May 8, 2025

Voters in Texas resoundingly rejected book bans last weekend. Houston’s Chron described it as a “statement election” and as a “clear protest against titles flying off school library and classroom shelves.”

The Texas Tribune explains just how big a reversal the weekend schoolboard elections were:

Conservative school board candidates across Texas suffered an array of defeats in Saturday’s local elections, marking a clear setback for the Republican-aligned movement to shape how grade school curriculums and library books confront issues of race, sex and gender.

The sweeping losses for conservative school board hopefuls also served as an early sign of potential backlash to the nascent administration of President Donald Trump, ahead of a 2026 midterm in which a number of statewide offices will be on the ballot. Midterm elections historically have spelled trouble for the incumbent president’s party in down-ballot races.

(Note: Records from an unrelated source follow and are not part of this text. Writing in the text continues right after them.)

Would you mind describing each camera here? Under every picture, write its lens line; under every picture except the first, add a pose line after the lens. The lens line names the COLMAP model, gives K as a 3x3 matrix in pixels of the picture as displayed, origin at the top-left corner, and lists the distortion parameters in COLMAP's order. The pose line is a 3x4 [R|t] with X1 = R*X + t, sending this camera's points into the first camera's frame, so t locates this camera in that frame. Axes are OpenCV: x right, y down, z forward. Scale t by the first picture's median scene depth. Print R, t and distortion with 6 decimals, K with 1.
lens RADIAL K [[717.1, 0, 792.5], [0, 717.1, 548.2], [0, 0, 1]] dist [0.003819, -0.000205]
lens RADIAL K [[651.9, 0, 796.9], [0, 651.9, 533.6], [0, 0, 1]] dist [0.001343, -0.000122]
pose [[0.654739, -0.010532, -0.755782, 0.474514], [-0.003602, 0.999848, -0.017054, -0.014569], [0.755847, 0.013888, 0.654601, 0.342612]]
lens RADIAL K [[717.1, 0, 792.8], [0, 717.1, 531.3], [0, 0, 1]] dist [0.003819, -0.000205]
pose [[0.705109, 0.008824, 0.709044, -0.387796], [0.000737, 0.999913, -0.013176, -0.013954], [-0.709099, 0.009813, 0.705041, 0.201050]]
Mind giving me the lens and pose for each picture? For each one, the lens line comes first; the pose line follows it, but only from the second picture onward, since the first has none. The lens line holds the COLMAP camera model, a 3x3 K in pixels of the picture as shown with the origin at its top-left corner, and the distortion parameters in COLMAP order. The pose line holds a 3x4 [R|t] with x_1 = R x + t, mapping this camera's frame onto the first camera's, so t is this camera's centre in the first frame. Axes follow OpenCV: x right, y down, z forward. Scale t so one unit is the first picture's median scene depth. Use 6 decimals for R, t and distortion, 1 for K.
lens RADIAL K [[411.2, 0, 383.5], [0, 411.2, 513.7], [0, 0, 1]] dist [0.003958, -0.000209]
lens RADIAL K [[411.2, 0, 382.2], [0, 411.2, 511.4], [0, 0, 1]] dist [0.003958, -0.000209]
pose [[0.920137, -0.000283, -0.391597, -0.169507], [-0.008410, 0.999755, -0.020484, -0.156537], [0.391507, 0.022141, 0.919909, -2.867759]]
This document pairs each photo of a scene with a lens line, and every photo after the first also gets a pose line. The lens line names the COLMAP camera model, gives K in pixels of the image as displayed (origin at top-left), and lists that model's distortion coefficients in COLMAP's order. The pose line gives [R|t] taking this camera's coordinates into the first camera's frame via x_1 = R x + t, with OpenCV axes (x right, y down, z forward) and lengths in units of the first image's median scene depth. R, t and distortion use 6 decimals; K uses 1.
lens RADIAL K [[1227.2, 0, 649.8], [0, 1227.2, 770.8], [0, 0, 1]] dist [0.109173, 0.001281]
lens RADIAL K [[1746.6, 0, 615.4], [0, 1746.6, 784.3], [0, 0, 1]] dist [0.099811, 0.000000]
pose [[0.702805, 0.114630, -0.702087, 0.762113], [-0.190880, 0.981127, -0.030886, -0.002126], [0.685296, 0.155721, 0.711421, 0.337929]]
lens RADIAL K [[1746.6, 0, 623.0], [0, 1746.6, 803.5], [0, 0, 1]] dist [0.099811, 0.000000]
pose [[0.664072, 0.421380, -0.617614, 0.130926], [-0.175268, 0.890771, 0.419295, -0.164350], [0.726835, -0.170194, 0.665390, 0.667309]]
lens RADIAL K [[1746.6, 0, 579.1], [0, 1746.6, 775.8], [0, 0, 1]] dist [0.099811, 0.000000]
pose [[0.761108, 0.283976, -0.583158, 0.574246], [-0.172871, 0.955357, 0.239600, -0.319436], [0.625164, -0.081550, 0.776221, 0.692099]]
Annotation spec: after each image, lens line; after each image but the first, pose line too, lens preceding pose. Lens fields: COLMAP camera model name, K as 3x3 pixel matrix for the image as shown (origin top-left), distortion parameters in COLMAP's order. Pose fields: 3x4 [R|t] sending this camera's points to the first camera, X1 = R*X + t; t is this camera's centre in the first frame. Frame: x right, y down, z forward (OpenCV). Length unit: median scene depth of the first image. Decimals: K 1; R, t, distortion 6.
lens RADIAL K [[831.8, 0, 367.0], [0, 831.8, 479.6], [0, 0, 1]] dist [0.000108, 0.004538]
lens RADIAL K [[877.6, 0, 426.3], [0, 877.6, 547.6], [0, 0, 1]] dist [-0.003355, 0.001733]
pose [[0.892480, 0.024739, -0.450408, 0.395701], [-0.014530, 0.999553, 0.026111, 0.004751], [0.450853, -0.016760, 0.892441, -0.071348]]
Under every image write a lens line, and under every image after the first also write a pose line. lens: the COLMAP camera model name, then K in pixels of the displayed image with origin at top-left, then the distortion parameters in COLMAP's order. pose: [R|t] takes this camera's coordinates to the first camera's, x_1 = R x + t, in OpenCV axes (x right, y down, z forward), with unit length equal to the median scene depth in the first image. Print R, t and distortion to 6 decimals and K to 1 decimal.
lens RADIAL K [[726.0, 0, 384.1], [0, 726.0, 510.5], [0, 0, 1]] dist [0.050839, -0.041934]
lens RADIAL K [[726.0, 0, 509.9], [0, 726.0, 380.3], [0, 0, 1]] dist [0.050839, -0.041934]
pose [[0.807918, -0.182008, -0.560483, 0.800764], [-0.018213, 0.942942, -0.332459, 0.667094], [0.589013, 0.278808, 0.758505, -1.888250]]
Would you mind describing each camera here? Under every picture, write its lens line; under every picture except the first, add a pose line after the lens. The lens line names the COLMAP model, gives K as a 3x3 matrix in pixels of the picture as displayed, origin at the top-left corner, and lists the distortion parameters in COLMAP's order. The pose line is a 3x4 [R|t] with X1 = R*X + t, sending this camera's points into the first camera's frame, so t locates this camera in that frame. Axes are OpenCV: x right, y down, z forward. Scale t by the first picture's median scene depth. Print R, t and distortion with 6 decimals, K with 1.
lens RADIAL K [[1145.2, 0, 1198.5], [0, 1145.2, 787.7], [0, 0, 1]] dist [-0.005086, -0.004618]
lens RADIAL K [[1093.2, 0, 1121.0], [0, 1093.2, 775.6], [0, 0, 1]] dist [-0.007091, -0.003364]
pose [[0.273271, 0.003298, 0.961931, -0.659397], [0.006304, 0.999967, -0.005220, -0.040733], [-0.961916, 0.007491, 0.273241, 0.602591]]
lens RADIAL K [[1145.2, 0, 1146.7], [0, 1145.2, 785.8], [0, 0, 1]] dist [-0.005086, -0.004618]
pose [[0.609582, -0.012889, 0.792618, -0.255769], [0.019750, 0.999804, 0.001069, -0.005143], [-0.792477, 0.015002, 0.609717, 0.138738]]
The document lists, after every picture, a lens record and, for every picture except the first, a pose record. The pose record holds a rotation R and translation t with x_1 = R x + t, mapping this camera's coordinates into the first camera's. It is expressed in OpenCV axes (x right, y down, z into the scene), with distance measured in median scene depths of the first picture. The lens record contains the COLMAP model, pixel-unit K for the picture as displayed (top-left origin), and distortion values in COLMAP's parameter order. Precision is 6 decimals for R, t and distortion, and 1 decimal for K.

Saturday’s elections saw the defeat of numerous conservative school board trustees in the Tarrant County suburbs surrounding Fort Worth, the epicenter of the state’s recent culture war fights over how students should learn about race and gender. All seven school board candidates in contested races who were endorsed by the Tarrant County Republican Party lost their elections.

The fight dates back to 2022, when a network of conservative donors and groups led by Patriot Mobile Action — a North Texas Christian nationalist PAC funded by a cellphone company — backed a slate of 11 school board candidates around the area, 10 of whom won their elections. That included major gains on the Mansfield ISD board, where the newfound conservative majority gave itself oversight over which library books could be added to school shelves, presaging a proposal now making its way through the Legislature.

It wasn’t just in Tarrant County that the book banners lost. The “wipeout also extended to the Houston area,” the Tribune noted.

Political science professor Jon Taylor, of the University of Texas at San Antonio, said he is not convinced these results point to a big year for Democrats in 2026 given the low turnout. “That said, if I were the Republicans, I would be at least a little bit worried,” he told the Tribune.

But Texas’ conservative activist Carlos Turcios called the results “horrible news” in a Xitter post, the Tribune also reported.

It all adds up to great news for those of us who reject book banning and believe in the freedom to read.

Now we just have to hope that Texas’ already-struggling public schools survive the newly-imposed school vouchers.